Desde algunos puntos de Antigua, Nabila podía ver casi a diario cómo el volcán de fuego soltaba su fumarola verde y se comunicaba con los moradores de esas tierras, quizás recordándoles que el inframundo seguía ahí. La ceniza se quedaba adherida a su pelo: su textura suave y negra parecía inundada por la lava petrificada de otro tiempo. Nabila fue necesitando cada vez más de esas revelaciones geotérmicas y buscó en los alrededores de la ciudad otros volcanes para conquistar. En el Pacaya, un pequeño trozo de lava le recordó que todo lo que un día arde al otro se enfría. El calor emanaba de una erupción reciente y los braseros abiertos entre la lava solidificada pudieron caldear sus manos, mostrar que pese a todo la tierra encerraba actividad bajo sus mantos. El guía que la acompañaba, de San Francisco de Sales, le contó cómo vivían cada explosión. Las erupciones atraían turistas y destrozaban sus casas. Pero había lavas invisibles que eran más dañinas: la pobreza y la falta de educación; la ausencia de un servicio sanitario de calidad cercano, de oportunidades para los más jóvenes, el olvido del Estado al que sobrevivían pese a todo. Él mismo careció del privilegio de una escuela en su infancia y, con treinta años y varios hijos, intentaba acabar la secundaria y mejorar su formación para vivir mostrando las huellas que el volcán dejaba en esa tierra arrugada.

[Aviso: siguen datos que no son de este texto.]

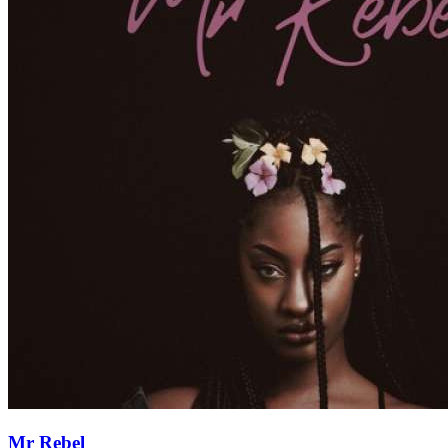
Mr Rebel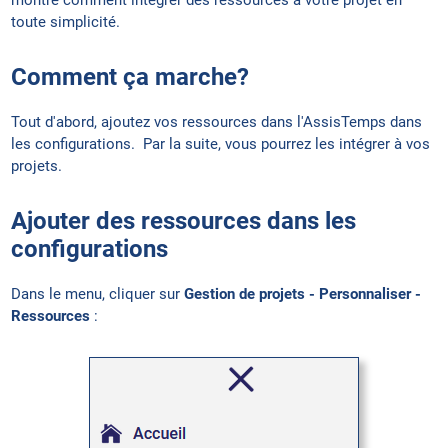
toute simplicité.
Comment ça marche?
Tout d'abord, ajoutez vos ressources dans l'AssisTemps dans
les configurations. Par la suite, vous pourrez les intégrer à vos
projets.
Ajouter des ressources dans les
configurations
Dans le menu, cliquer sur
Gestion de projets - Personnaliser -
Ressources
: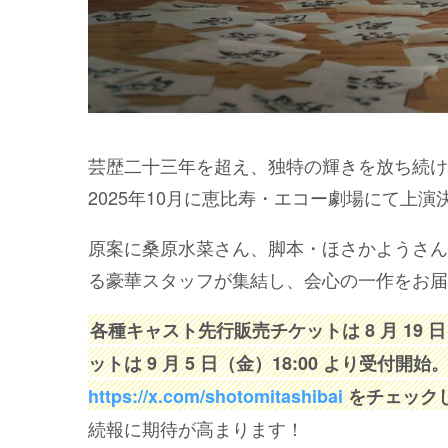
芸歴二十三年を超え、独特の輝きを放ち続け
2025年10月に恵比寿・エコー劇場にて上演
原案に桑原水菜さん、脚本・ほさかようさん
る豪華スタッフが集結し、会心の一作をお届
各種キャスト先行販売チケットは 8 月 19 
ットは 9 月 5 日（金）18:00 より受付
https://x.com/shotomitashibai
をチェック
続報に期待が高まります！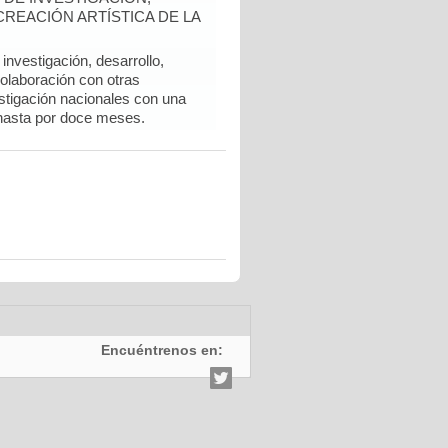
REACIÓN ARTÍSTICA DE LA
nvestigación, desarrollo,
colaboración con otras
stigación nacionales con una
hasta por doce meses.
Encuéntrenos en: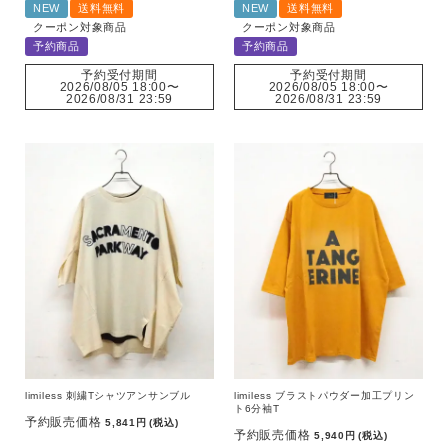
NEW
送料無料
NEW
送料無料
クーポン対象商品
クーポン対象商品
予約商品
予約商品
予約受付期間
予約受付期間
2026/08/05 18:00
〜
2026/08/05 18:00
〜
2026/08/31 23:59
2026/08/31 23:59
limiless 刺繍Tシャツアンサンブル
limiless ブラストパウダー加工プリン
ト6分袖T
予約販売価格
5,841
税込
予約販売価格
5,940
税込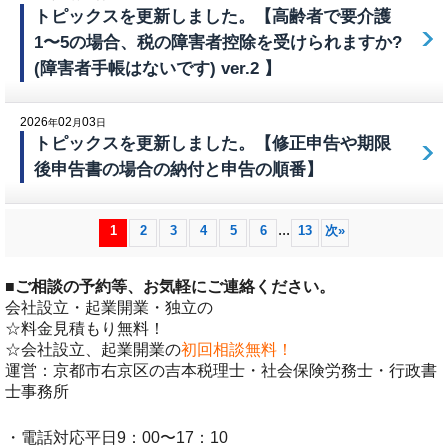
トピックスを更新しました。【高齢者で要介護
1〜5の場合、税の障害者控除を受けられますか?
(障害者手帳はないです) ver.2 】
2026
02
03
年
月
日
トピックスを更新しました。【修正申告や期限
後申告書の場合の納付と申告の順番】
...
1
2
3
4
5
6
13
次
»
■
ご相談の予約等、お気軽にご連絡ください。
会社設立・起業開業・独立の
☆料金見積もり無料！
☆会社設立、起業開業の
初回相談無料！
運営：京都市右京区の吉本税理士・社会保険労務士・行政書
士事務所
・電話対応平日9：00〜17：10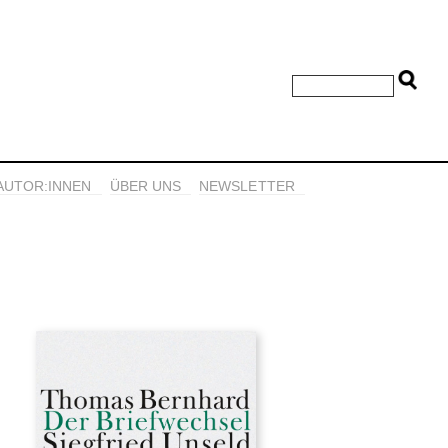
AUTOR:INNEN
ÜBER UNS
NEWSLETTER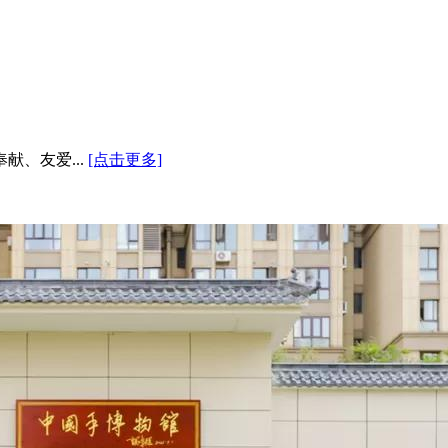
、友爱...
[点击更多]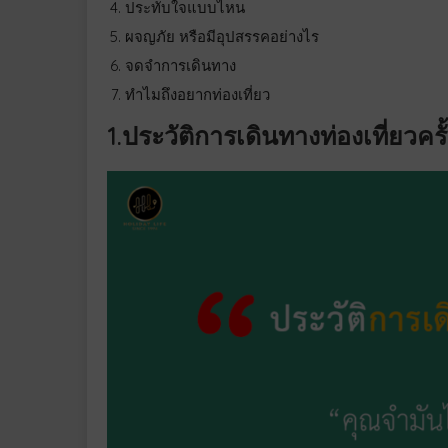
ประทับใจแบบไหน
ผจญภัย หรือมีอุปสรรคอย่างไร
จดจำการเดินทาง
ทำไมถึงอยากท่องเที่ยว
1.ประวัติการเดินทางท่องเที่ยวคร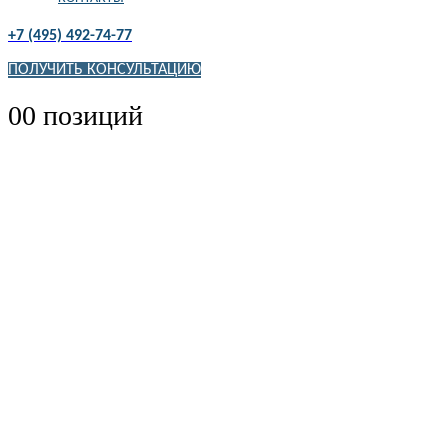
+7 (495) 492-74-77
ПОЛУЧИТЬ КОНСУЛЬТАЦИЮ
0
0 позиций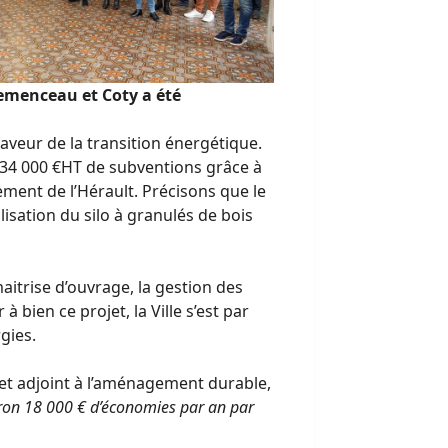
lemenceau et Coty a été
faveur de la transition énergétique.
 234 000 €HT de subventions grâce à
tement de l’Hérault. Précisons que le
lisation du silo à granulés de bois
maitrise d’ouvrage, la gestion des
bien ce projet, la Ville s’est par
gies.
 et adjoint à l’aménagement durable,
ron 18 000 € d’économies par an par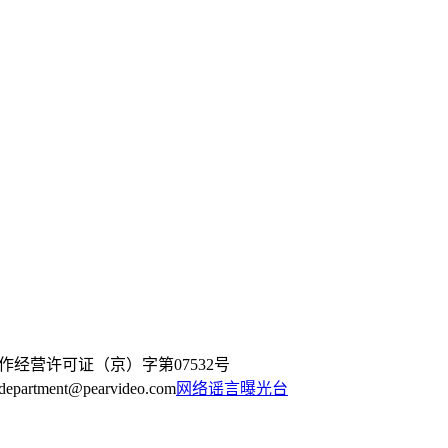
作经营许可证（京）字第07532号
artment@pearvideo.com
网络谣言曝光台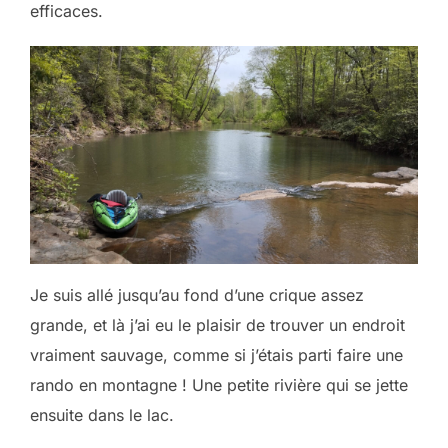
efficaces.
Je suis allé jusqu’au fond d’une crique assez
grande, et là j’ai eu le plaisir de trouver un endroit
vraiment sauvage, comme si j’étais parti faire une
rando en montagne ! Une petite rivière qui se jette
ensuite dans le lac.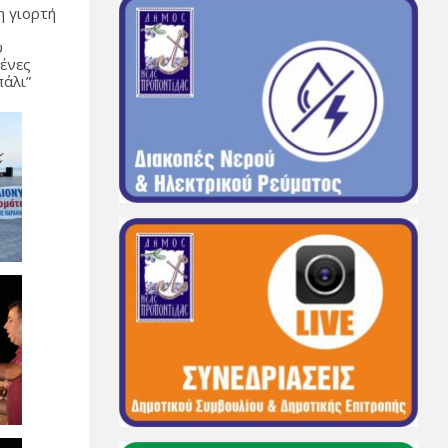
η γιορτή
υ
μένες
πάλι”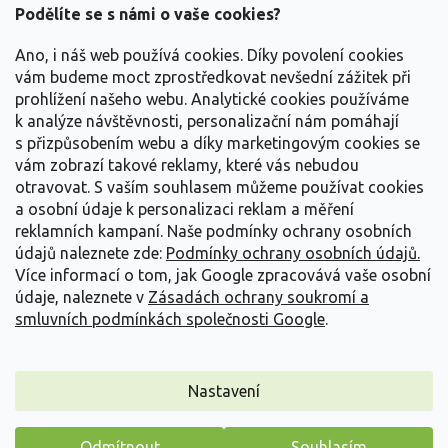
a
Podělíte se s námi o vaše cookies?
t
Vše o nákupu
í
Ano, i náš web používá cookies. Díky povolení cookies
vám budeme moct zprostředkovat nevšední zážitek při
prohlížení našeho webu. Analytické cookies používáme
Informace pro Vás
k analýze návštěvnosti, personalizační nám pomáhají
s přizpůsobením webu a díky marketingovým cookies se
Kontakujte nás
vám zobrazí takové reklamy, které vás nebudou
otravovat.
S vaším souhlasem můžeme používat cookies
a osobní údaje k personalizaci reklam a měření
reklamních kampaní. Naše podmínky ochrany osobních
údajů naleznete zde:
Podmínky ochrany osobních údajů.
Více informací o tom, jak Google zpracovává vaše osobní
údaje, naleznete v
Zásadách ochrany soukromí a
smluvních podmínkách společnosti Google
.
Vytvořil Shoptet
Nastavení
Copyright 2026
Zahradnictví Spomyšl
. Všechna práva
Odmítnout
Souhlasím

Cuando dieron inicios las clases, Nabila ya había incorporado la inquietud por ese mundo a un lenguaje que no podía resultarle ajeno. Había escuchado las historias de las artesanas de la Plaza Mayor, que salían de sus pueblos de madrugada para vender sus productos en la ciudad. Eran jóvenes y muchas ya tenían nietos, como tantas mujeres de su país. En el silencio se escuchaban los abusos, historias de desapariciones, heridas de una guerra que había dejado el miedo prendido a las miradas, el terror de los asesinatos en masa. La violencia, todavía gratuita, reaparecía por las grietas de sueños sin realizar. Como la lava del volcán que arrastraba lo que encontraba a su paso.

Nabila se extrañaba de cómo, a pesar de la llegada del anochecer, todo parecía de color.